■ TASK MATERIAL
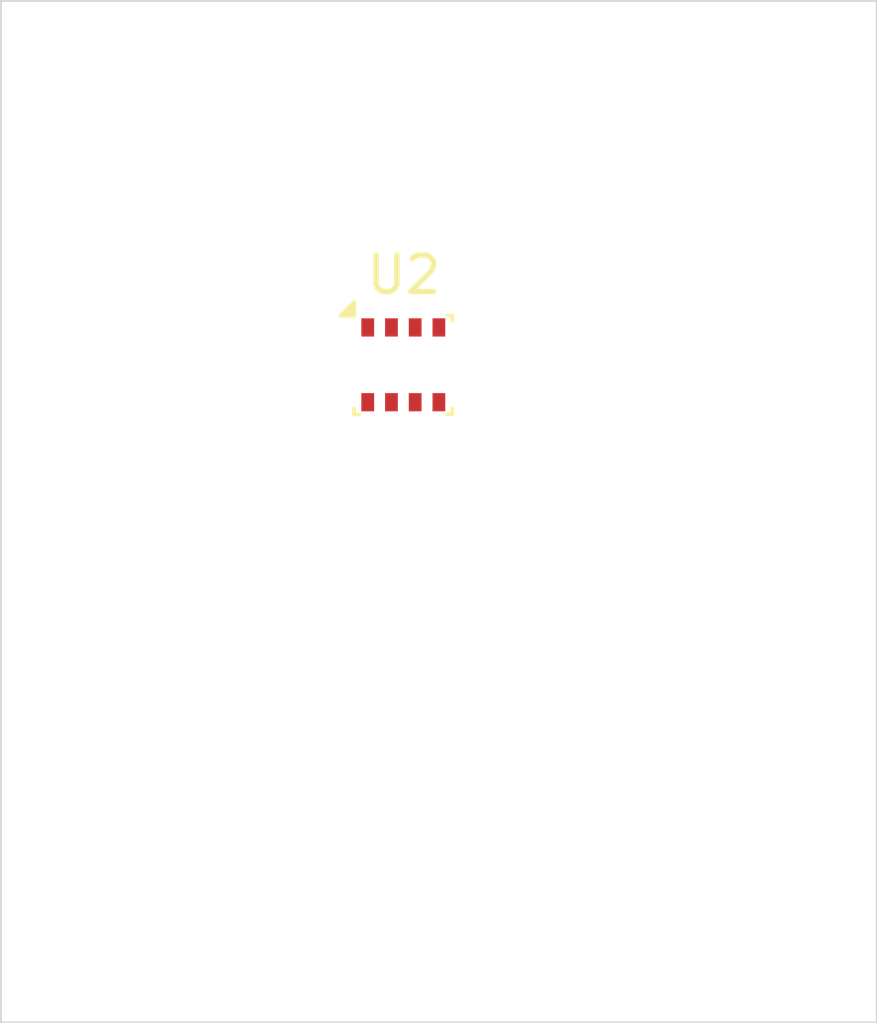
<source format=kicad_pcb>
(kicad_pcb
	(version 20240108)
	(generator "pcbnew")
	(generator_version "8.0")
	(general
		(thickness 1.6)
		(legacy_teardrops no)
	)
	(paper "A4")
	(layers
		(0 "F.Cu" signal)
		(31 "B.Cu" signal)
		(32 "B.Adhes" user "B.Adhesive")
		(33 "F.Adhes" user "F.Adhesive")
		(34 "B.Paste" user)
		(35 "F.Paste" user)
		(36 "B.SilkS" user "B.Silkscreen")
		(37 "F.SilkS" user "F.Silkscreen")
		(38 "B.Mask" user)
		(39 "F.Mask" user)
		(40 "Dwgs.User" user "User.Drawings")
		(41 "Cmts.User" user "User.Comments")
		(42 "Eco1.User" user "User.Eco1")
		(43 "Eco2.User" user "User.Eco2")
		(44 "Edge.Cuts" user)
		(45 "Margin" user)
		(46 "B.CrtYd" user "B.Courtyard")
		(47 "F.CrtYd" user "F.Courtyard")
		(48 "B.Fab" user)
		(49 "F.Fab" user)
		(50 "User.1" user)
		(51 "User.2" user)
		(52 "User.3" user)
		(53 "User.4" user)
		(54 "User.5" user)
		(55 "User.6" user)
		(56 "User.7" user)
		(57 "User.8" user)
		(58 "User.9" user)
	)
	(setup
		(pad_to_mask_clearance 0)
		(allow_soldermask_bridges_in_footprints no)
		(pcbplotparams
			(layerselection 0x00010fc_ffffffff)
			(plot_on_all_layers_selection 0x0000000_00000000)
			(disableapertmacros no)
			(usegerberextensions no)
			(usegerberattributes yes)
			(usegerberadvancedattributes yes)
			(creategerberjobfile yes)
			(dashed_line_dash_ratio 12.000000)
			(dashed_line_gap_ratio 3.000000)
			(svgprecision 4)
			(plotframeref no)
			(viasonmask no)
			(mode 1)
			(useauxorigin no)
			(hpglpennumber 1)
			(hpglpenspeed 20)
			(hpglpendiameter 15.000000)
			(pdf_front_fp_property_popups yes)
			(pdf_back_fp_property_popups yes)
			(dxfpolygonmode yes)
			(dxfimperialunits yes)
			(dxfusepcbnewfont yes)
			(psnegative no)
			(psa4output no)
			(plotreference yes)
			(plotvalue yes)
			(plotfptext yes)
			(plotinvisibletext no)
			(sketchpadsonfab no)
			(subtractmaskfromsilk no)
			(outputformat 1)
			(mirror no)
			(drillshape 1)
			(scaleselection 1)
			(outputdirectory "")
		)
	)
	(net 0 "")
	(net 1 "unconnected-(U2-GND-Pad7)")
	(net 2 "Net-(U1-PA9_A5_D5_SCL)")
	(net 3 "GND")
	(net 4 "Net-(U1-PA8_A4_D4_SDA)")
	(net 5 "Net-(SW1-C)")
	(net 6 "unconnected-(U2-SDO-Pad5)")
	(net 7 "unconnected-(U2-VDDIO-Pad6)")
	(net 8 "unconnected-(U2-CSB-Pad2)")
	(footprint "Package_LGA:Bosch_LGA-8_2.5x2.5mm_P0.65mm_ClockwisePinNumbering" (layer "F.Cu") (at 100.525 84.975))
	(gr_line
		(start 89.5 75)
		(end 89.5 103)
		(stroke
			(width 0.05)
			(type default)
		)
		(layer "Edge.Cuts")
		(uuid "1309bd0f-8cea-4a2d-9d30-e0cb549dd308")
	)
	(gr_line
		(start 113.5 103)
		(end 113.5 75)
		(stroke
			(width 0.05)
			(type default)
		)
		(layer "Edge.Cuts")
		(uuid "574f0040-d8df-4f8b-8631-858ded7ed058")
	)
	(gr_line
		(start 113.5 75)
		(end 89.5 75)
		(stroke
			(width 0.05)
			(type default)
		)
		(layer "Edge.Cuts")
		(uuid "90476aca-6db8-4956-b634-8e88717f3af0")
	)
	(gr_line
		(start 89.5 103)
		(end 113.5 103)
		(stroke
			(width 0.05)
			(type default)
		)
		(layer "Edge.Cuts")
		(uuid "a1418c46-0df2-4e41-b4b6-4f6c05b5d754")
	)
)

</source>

■ WHAT YOU ARE ASKED TO DO
Show every line above in which the word "Adhes" is found.

■ ANSWER TO THIS TASK
		(32 "B.Adhes" user "B.Adhesive")
		(33 "F.Adhes" user "F.Adhesive")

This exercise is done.